**Exercise tasks**.
a - Answer these from the passage:
(i) What rank did Luke hold when he retired from the Air Force?
(ii) In what month and year did the writer decide to apply at the restaurant?
(iii) In which campus office did the writer spend the longest time while temping?
b - Reproduce the passage word for word between "My friend’s tribute" and "a lieutenant colonel.", inclusive.

**Passage**.
▶

My friend’s tribute to Luke was very moving and inspiring. Luke knew my friend when he was very young and broke. He stood up for my friend when others were against him. He helped him become who he is today. Luke was a few years younger than my dad and may have even run in the same circles with him a time or two. He retired from the Air Force six years after my dad did; but he was a full colonel, while my dad retired as a lieutenant colonel.
The restaurant where my friend and I used to work was notorious in Williamsburg. It had a great reputation as a place to eat, and a horrible reputation as a place to work. The chef, who was also one of the owners, was rather famous because he’d been on television and written a lot of cookbooks. He was also a Marine. Having worked in his restaurant, I definitely picked up the military style that was used there to keep things running. That didn’t mean there wasn’t chaos from time to time. In fact, when I worked at that restaurant, my life felt like it was totally chaotic. I was suffering from depression and anxiety and felt like I’d never amount to anything. At that time, I was also living with my parents. I was in my mid 20s and had a college degree and international work experience. But I still felt like a big loser and was unable to find work that would help me launch.
I remember the day in March 1998 that I decided to apply to work at that restaurant. I’d had a huge fight with my father. He told me he thought I was a very arrogant person and that I’d never succeed at anything in life. He said, “You’ll never make more than minimum wage!” At the same time, he and my mother were putting tremendous pressure on me to move out on my own. I was paralyzed by depression and anxiety at the time, and their demands made me feel panicky, helpless, and hopeless. I was also very angry about a lot of things, particularly that my parents seemed to be ashamed of me and didn’t seem to recognize that I really was trying to become a full fledged adult.
Immediately prior to working at the restaurant, I had been temping at the College of William & Mary. I was there for several weeks, working in their admissions office, as well as several other places on campus. I spent the longest time at the admissions office, where I filed away report cards, SAT scores, personal essays, and all of the other stuff hopeful high school kids sent with their bids to achieve admittance. Having worked in the admissions office and in other places around the campus, I could see why people wanted to go there. It’s an excellent and prestigious school. Looking at all the stellar academic records and flawless personal statements written by potential students, I felt a bit sad for myself. I was a college graduate working as a temp, filing endless reams of papers. It was mind numbing work that didn’t pay well.

◀

**Information supplied**.

▶

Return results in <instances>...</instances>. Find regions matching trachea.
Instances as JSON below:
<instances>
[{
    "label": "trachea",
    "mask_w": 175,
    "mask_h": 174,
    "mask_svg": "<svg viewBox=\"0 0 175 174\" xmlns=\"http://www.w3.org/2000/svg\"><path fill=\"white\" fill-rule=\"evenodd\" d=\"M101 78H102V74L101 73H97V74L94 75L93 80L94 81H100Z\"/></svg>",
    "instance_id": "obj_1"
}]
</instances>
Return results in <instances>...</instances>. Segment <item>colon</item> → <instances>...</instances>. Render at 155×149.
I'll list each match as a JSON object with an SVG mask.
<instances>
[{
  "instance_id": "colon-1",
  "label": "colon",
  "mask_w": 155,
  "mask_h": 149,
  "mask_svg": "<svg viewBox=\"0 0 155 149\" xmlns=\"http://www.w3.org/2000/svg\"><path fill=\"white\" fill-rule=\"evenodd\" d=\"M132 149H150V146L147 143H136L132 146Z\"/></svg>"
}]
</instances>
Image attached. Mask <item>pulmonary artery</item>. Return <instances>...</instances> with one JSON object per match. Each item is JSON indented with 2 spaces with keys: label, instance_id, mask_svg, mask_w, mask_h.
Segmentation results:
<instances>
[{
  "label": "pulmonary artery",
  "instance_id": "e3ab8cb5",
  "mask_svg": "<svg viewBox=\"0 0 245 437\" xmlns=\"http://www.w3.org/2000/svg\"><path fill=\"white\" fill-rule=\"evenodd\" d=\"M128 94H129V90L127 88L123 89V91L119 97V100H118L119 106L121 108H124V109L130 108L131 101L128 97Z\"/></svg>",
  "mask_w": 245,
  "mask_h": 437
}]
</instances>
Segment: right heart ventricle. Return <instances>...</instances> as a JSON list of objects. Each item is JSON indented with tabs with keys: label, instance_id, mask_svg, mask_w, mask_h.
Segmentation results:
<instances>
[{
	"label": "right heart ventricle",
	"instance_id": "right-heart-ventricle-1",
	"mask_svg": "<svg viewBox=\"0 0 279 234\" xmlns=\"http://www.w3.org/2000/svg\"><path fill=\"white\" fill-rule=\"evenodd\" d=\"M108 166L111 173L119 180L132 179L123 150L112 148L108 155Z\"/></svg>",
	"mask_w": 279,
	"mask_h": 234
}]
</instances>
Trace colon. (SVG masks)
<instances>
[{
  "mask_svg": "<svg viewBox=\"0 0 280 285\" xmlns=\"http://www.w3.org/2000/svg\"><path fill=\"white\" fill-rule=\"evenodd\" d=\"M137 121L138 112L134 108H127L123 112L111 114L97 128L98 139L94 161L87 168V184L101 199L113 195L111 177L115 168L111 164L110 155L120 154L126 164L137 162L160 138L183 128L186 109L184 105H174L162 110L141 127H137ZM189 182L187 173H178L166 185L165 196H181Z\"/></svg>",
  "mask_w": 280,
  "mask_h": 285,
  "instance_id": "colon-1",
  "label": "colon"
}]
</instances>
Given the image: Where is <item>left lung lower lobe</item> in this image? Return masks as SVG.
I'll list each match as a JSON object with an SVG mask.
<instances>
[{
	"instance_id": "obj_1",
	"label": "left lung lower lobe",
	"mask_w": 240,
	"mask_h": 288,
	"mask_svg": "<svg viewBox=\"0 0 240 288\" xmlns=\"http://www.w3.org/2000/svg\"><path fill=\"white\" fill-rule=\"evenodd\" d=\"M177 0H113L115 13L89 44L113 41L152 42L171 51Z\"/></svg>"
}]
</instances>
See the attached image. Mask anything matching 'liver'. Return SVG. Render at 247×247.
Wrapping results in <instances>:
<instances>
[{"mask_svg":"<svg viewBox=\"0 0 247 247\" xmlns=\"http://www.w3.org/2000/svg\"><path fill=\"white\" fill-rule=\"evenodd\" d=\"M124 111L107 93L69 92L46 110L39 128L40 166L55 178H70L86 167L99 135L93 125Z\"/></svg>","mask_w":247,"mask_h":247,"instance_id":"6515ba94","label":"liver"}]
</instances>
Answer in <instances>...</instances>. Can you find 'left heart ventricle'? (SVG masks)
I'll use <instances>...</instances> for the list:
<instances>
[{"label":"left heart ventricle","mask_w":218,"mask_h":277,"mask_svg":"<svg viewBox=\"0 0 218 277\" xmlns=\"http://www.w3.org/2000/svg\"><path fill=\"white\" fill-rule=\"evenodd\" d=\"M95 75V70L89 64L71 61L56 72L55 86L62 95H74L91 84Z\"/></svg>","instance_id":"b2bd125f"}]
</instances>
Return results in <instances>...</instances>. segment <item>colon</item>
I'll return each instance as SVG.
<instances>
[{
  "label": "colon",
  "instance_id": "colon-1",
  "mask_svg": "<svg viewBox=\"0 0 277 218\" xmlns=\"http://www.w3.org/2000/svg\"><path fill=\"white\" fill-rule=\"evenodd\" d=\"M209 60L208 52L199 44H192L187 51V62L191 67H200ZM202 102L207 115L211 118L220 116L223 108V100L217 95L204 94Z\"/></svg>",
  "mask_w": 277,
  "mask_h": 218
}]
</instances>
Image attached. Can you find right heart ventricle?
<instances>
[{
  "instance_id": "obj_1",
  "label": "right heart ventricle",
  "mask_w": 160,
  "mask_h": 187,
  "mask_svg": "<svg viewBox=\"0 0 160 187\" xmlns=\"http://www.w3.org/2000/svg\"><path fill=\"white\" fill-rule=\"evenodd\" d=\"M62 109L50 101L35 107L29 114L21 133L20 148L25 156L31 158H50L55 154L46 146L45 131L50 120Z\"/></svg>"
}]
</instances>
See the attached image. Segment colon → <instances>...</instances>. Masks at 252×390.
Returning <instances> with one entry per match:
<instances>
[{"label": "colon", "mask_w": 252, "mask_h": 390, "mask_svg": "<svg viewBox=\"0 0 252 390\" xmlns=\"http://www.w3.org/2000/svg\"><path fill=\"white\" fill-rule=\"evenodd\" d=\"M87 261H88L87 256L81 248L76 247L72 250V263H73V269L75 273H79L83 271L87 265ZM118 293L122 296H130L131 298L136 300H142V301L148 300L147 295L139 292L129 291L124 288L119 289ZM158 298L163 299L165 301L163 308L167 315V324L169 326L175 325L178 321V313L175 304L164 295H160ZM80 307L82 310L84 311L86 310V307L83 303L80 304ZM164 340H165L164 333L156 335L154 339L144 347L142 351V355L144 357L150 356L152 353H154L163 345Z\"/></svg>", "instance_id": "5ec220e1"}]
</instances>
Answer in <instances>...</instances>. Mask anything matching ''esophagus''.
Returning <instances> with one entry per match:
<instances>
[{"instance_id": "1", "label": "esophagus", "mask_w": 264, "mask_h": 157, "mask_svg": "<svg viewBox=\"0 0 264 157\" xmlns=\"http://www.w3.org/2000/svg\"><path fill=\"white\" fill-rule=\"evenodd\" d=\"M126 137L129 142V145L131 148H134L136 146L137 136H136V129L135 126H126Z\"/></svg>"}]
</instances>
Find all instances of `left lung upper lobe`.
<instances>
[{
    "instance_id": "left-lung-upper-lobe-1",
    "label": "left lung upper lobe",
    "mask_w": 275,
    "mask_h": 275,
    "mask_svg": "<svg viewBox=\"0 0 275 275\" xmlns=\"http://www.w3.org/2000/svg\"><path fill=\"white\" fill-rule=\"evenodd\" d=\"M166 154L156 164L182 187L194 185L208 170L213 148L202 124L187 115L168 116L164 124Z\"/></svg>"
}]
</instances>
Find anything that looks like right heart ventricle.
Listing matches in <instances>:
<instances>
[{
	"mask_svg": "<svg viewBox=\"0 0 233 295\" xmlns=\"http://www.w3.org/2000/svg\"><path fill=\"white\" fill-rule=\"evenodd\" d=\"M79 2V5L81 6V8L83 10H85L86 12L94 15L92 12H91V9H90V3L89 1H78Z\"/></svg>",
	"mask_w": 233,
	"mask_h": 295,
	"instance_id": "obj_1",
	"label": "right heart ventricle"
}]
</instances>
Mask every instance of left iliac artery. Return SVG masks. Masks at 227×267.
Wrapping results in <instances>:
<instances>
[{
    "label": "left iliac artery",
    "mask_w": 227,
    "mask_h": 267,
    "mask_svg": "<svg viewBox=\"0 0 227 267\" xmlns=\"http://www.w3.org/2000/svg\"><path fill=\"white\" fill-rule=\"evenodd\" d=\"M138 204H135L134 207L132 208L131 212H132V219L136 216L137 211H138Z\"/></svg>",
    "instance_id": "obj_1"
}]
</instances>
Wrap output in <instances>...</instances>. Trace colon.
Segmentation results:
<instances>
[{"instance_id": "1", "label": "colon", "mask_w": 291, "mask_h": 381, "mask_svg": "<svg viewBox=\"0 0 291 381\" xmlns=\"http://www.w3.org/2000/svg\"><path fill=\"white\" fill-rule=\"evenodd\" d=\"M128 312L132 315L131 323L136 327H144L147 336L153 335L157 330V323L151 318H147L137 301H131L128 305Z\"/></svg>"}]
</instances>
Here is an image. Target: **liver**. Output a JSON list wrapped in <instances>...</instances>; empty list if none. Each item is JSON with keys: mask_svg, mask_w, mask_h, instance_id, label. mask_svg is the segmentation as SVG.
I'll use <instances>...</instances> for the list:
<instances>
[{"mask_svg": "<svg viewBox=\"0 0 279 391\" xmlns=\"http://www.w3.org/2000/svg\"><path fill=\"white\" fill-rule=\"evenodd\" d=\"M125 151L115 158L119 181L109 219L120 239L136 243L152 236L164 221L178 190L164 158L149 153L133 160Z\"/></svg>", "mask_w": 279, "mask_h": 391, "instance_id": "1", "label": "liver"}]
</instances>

◀

**Task-by-task answers**.
a -
(i) Full colonel
(ii) March 1998
(iii) The admissions office at the College of William & Mary

b -
My friend’s tribute to Luke was very moving and inspiring. Luke knew my friend when he was very young and broke. He stood up for my friend when others were against him. He helped him become who he is today. Luke was a few years younger than my dad and may have even run in the same circles with him a time or two. He retired from the Air Force six years after my dad did; but he was a full colonel, while my dad retired as a lieutenant colonel.